Otherwise, the "classical" solution would be to mandate that all files should have lowercase naming in your rubrics and dock points for violations ? One could provide them with a script that checks that everything in the project folder follows the naming conventions.

I am less convinced that a feasible solution can be found from within R itself.

Best,

Taras
#
Ben,

I don't think there is anything possible on the R side, because R itself just relies on the system calls and there are just way too many ways to access files so it?s impossible to cover them all. The thing you are looking for is when opening an existing file to check if the name on disk matches the name that is open - which in theory you could do if you hijacked the most common syscalls like open/fopen and routed them through that extra logic, but macOS security protection measures are trying to prevent you from doing things like that.
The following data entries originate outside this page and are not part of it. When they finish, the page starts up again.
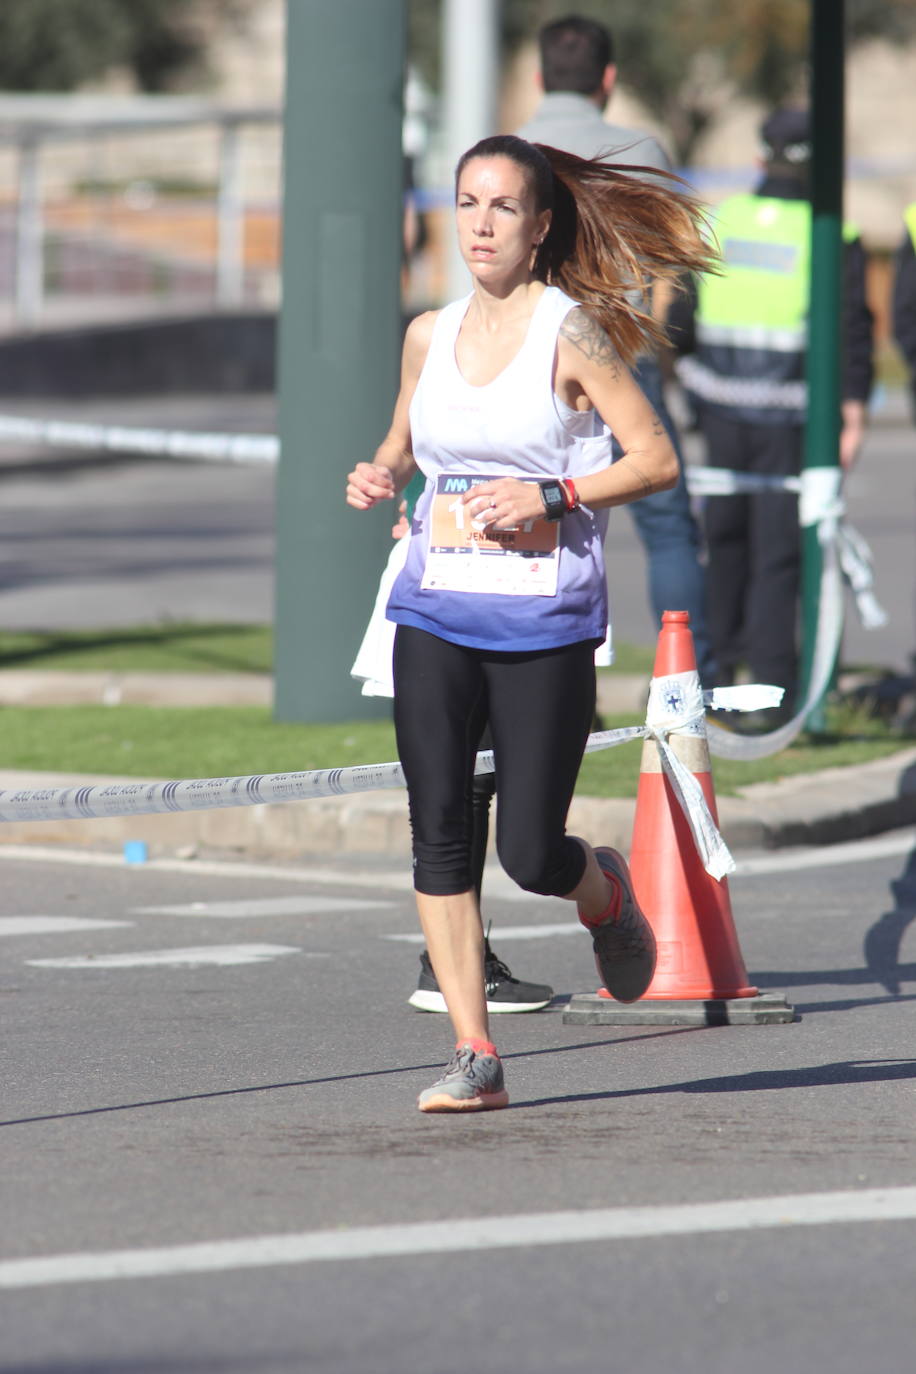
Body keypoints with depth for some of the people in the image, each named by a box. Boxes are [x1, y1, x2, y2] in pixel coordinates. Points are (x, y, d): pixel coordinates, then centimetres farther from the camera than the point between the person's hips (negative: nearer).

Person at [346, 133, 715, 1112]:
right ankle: (473, 1056, 0)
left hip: (543, 618, -4)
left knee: (531, 855, -3)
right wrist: (378, 478, 3)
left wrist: (548, 495, -16)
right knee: (438, 838, -5)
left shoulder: (571, 333, -5)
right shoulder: (431, 335, 10)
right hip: (434, 613, 4)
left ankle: (605, 894, 33)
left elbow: (657, 461, -6)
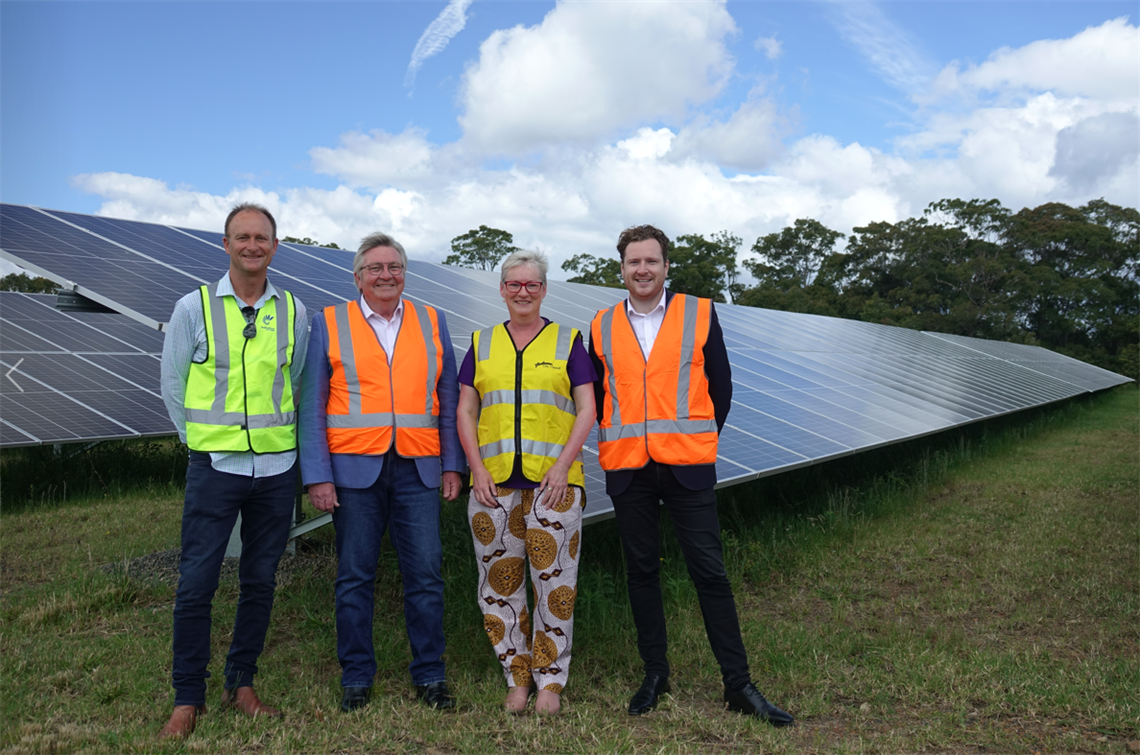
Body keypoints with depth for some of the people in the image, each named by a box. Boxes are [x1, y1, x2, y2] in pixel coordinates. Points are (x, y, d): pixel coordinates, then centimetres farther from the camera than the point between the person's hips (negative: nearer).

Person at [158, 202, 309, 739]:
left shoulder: (293, 312, 5)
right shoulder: (194, 307, -1)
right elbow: (173, 386, 7)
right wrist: (206, 440, 8)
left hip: (276, 467, 2)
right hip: (214, 466, -2)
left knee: (260, 581, 10)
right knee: (196, 584, -1)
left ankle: (241, 685, 25)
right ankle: (188, 698, 14)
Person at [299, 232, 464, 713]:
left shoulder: (432, 323, 11)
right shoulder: (329, 324, 5)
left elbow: (447, 401, 11)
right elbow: (311, 407, 2)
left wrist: (452, 466, 5)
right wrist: (317, 475, -6)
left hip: (418, 471, 1)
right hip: (354, 471, -1)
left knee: (426, 575, 2)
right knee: (355, 578, 6)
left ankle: (429, 675, 16)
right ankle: (356, 678, 20)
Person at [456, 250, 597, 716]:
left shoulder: (568, 342, 8)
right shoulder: (481, 344, 14)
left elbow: (586, 410, 3)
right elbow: (465, 411, 11)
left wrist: (563, 464, -9)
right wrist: (477, 468, -2)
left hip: (553, 480, -2)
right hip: (494, 481, 2)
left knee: (555, 582, -3)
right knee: (500, 582, 4)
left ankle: (550, 679, 12)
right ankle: (517, 676, 19)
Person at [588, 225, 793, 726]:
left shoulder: (700, 314, 3)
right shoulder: (602, 326, 7)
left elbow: (720, 387, 7)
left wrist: (699, 439, 7)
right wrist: (614, 439, 8)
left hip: (687, 466, -2)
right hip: (626, 470, 2)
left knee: (709, 571, 0)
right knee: (641, 571, 10)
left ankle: (738, 684, 9)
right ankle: (655, 674, 24)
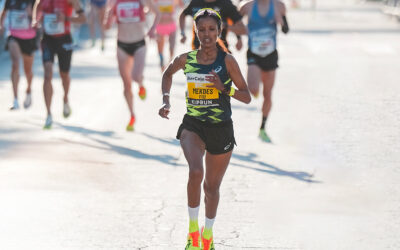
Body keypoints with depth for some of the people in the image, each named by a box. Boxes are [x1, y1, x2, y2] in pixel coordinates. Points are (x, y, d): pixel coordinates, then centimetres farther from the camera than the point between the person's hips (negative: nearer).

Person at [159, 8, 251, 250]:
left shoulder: (227, 60, -9)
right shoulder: (185, 59, -3)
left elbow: (247, 96, -6)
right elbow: (168, 74, 20)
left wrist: (224, 88, -23)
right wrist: (166, 99, 6)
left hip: (221, 129, 0)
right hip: (193, 125, 0)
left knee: (212, 186, 12)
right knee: (195, 172, -27)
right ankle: (193, 228, -8)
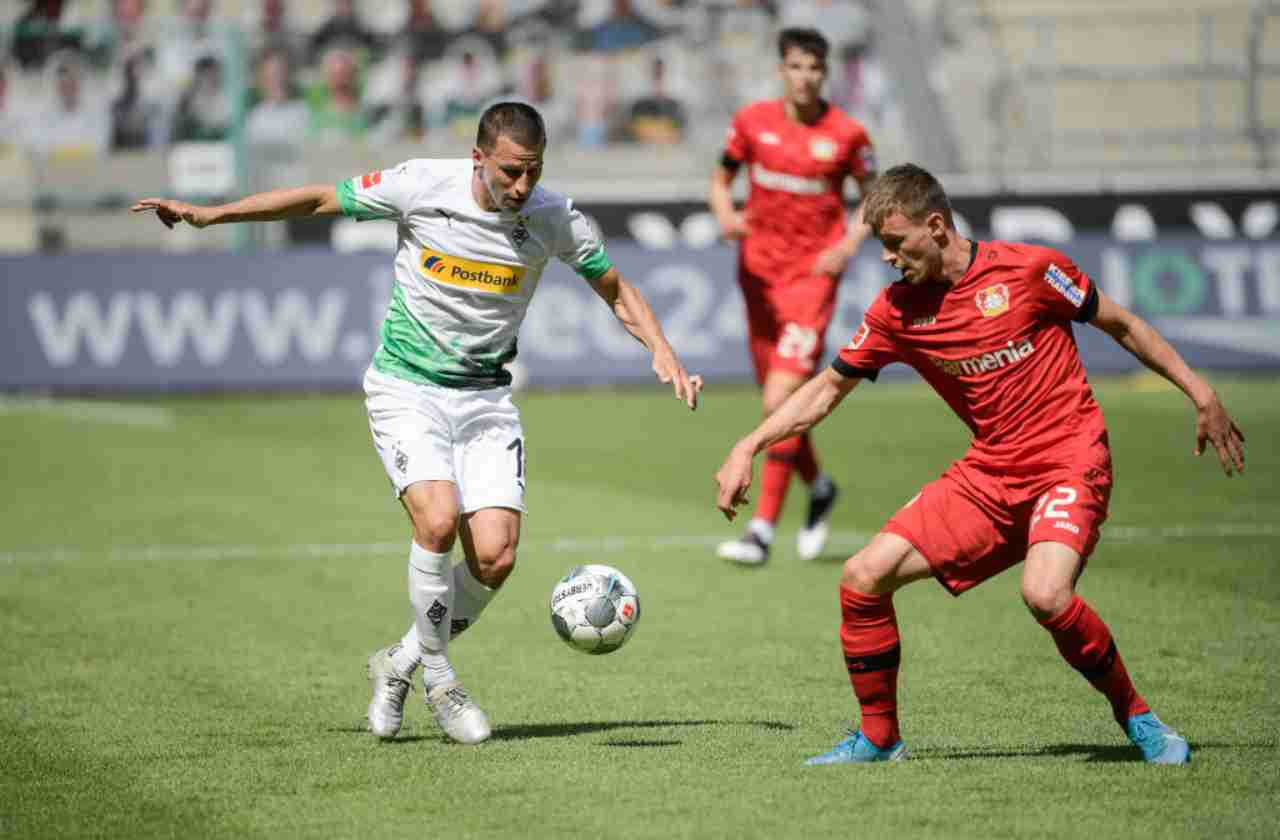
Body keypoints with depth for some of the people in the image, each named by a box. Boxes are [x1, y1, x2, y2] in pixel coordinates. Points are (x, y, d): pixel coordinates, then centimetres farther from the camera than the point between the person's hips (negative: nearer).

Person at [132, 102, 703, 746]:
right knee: (439, 519, -27)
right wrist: (210, 214, -2)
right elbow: (318, 200, -1)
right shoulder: (420, 186, -15)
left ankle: (400, 663, 14)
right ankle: (438, 680, -5)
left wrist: (663, 351, -8)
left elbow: (616, 290, 8)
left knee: (495, 557, -12)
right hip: (406, 388, -3)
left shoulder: (555, 218, -8)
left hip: (486, 397, 3)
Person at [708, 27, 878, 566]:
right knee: (778, 405, 11)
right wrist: (725, 215, -9)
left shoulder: (847, 134, -6)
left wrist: (850, 244, -9)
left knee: (780, 402, -17)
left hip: (813, 275, -4)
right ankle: (818, 488, 39)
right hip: (758, 272, 4)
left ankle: (762, 529, -14)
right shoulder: (752, 121, 0)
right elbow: (720, 181, 12)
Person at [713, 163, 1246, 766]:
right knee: (864, 577, -5)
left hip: (1068, 461, -6)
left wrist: (1200, 394, 1)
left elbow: (1121, 325, 2)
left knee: (1045, 593, -31)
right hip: (988, 474, 6)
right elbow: (828, 388, 13)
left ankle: (1136, 717, -7)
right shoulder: (897, 310, 3)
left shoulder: (1027, 269, -10)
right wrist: (748, 448, 4)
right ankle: (878, 738, 13)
The best I can think of is to give them a script they can run on their Mac which will check out the repo in a case-sensitive temporary volume and run their code there:

# create 256Mb case-sensitive ram disk "GitTest"
diskutil erasevolume APFSX GitTest $(hdiutil attach -nomount ram://524288)

## do the test there
cd /Volumes/GitTest
git clone git at github.com:student/myAssignment.git
cd myAssignment
Rscript -e 'rmardown::render("assignment.Rmd")'

## go home and eject
cd
hdiutil eject /Volumes/GitTest

RAM disk is convenient since you can script it fully, but may be tricky if your data/analysis is very big.